## [Task objective]
Recast the items below as a numbered list, omitting any blank lines.

Saved entries
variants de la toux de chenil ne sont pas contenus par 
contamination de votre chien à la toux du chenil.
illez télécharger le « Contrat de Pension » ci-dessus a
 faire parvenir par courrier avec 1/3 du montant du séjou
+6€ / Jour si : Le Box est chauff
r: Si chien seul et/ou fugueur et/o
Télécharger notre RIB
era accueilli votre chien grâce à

## [Answer for the task]
1. variants de la toux de chenil ne sont pas contenus par 
2. contamination de votre chien à la toux du chenil.
3. illez télécharger le « Contrat de Pension » ci-dessus a
4.  faire parvenir par courrier avec 1/3 du montant du séjou
5. +6€ / Jour si : Le Box est chauff
6. r: Si chien seul et/ou fugueur et/o
7. Télécharger notre RIB
8. era accueilli votre chien grâce à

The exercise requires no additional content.